Apa yang aku khawatirkan ternyata tak meleset. Ibu mertuaku sudah berada di rumah dalam keadaan yang sangat cemas padaku. Bahkan sudah hampir dua hari aku tidak pulang ke rumah dan aku lupa memberi kabar padanya agar dia tak terlalu mengkhawatirkan'ku.
"An, Kamu dari mana? Kamu nggak pulang semalam Ibu khawatir," kata ibu mertuaku lalu memelukku dengan erat.
"Maaf, Bu. Ana lupa memberi kabar Ibu kalau Ana tidur di rumah sakit." ucapku pada ibu mertuaku.
"Tidur di rumah sakit?" tanyanya sedikit heran. "Apa ada sesuatu pada ibumu, An?" tanyanya lagi khawatir.
Aku begitu bahagia karena ternyata walaupun Mas Salman seperti sudah mencampakkan'ku, tapi ibu mertuaku begitu menyayangiku. "Tidak, Bu. Ana hanya merasa sedikit rindu jadi Ana tidur bersama Ibu," ucapku berbohong karena tak ingin membuat ibu mertuaku semakin khawatir.

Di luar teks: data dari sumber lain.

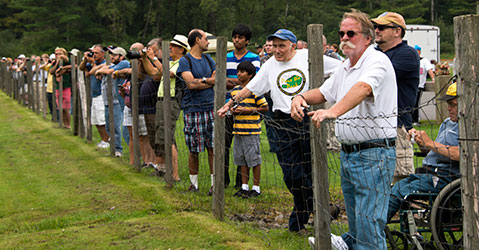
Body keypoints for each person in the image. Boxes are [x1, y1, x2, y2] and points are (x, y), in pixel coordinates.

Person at [296, 9, 397, 249]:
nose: (344, 38)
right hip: (350, 154)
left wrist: (333, 111)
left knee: (368, 226)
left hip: (374, 155)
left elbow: (363, 88)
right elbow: (323, 91)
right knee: (357, 225)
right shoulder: (346, 66)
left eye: (351, 33)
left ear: (368, 38)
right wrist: (301, 97)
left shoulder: (377, 61)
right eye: (341, 33)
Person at [232, 28, 340, 233]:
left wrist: (329, 91)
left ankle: (297, 225)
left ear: (292, 45)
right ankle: (322, 207)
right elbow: (252, 86)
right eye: (274, 46)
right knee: (292, 174)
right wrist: (232, 102)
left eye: (282, 46)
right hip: (282, 121)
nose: (277, 50)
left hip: (308, 118)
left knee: (310, 170)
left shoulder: (307, 57)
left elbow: (341, 69)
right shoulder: (270, 64)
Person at [387, 83, 459, 222]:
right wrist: (422, 142)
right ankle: (379, 227)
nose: (449, 108)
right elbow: (434, 150)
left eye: (453, 104)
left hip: (445, 177)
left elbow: (461, 154)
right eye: (448, 104)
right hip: (428, 173)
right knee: (396, 188)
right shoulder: (447, 123)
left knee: (401, 192)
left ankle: (374, 228)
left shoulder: (469, 127)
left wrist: (430, 143)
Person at [372, 12, 420, 183]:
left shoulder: (407, 54)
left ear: (397, 31)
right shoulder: (374, 54)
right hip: (372, 127)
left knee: (400, 180)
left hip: (397, 126)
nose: (377, 30)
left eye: (382, 27)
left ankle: (408, 210)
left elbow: (377, 78)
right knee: (374, 181)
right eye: (375, 27)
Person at [218, 61, 268, 198]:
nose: (239, 74)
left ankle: (256, 187)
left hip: (251, 131)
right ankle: (244, 187)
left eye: (242, 71)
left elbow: (265, 108)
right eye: (238, 71)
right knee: (241, 160)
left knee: (254, 159)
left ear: (250, 74)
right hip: (238, 130)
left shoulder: (256, 91)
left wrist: (247, 110)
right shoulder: (235, 91)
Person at [177, 29, 216, 194]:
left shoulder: (208, 59)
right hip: (193, 110)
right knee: (193, 149)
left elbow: (217, 78)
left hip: (210, 108)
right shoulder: (185, 61)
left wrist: (203, 81)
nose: (208, 42)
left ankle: (215, 185)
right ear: (198, 40)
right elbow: (191, 84)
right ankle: (194, 184)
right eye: (206, 39)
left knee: (213, 148)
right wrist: (209, 82)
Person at [225, 24, 261, 188]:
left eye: (240, 37)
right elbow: (222, 80)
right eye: (235, 37)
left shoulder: (254, 58)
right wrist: (239, 83)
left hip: (247, 106)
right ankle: (224, 179)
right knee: (226, 144)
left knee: (246, 145)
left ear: (247, 40)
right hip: (228, 105)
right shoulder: (226, 57)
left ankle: (242, 183)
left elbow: (255, 82)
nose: (237, 40)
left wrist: (234, 83)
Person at [154, 34, 189, 181]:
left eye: (173, 46)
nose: (170, 48)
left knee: (169, 135)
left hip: (172, 100)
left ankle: (175, 174)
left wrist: (154, 59)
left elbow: (169, 74)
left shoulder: (182, 62)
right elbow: (157, 73)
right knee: (162, 134)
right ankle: (167, 170)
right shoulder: (170, 61)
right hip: (163, 99)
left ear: (181, 49)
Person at [95, 46, 130, 157]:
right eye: (111, 54)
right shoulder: (114, 65)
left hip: (116, 101)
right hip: (107, 100)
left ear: (122, 56)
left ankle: (118, 150)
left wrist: (100, 70)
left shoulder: (124, 63)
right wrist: (101, 70)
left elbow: (109, 70)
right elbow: (107, 68)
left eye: (114, 55)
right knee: (109, 127)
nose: (112, 57)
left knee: (116, 127)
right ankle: (114, 149)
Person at [79, 45, 110, 148]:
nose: (94, 55)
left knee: (102, 119)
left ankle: (107, 140)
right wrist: (85, 60)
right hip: (94, 94)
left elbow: (91, 72)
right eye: (93, 52)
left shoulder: (105, 63)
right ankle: (103, 139)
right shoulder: (93, 63)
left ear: (102, 53)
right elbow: (82, 68)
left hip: (102, 94)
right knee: (96, 120)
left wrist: (93, 63)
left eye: (96, 53)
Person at [50, 47, 72, 129]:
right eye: (56, 54)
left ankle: (68, 124)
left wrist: (63, 67)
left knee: (66, 108)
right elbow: (51, 71)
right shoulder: (55, 62)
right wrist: (56, 64)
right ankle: (64, 124)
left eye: (59, 53)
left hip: (66, 86)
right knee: (60, 108)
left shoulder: (67, 60)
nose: (57, 55)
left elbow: (69, 62)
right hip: (58, 87)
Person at [413, 44, 435, 124]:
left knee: (415, 102)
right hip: (411, 85)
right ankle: (411, 119)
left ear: (419, 52)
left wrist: (433, 78)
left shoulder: (424, 61)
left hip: (419, 85)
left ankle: (415, 120)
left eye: (417, 51)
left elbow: (429, 70)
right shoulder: (411, 60)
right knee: (410, 103)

"Alhamdulillah, ibu khawatir jika terjadi sesuatu sama kamu juga ibu kamu." Ibu mertuaku kembali memelukku. "Kamu pasti belum mandi kan? Mandilah dulu nanti kita makan! Ibu sudah bawa makanan dari rumah kebetulan Akilah ada tugas pagi jadi katanya tak bisa sarapan bareng ibu. Kamu temenin ibu sarapan ya," pintanya dengan lembut seperti bagaimana Mas Salman berbicara denganku awal kita bertemu.
Aku pun segera membersihkan diri mencoba melupakan apa yang terjadi dalam kehidupanku yang pahit. Mencoba tetap tegar dan menerima ujian yang begitu pahit itu. Aku yakin jika suatu hari nanti aku bisa keluar dari belenggu dalam hidupku. Namun, mungkin untuk kali ini aku harus bersabar dan mengikuti kemauan Mas Salman seperti perjanjian ku dengannya.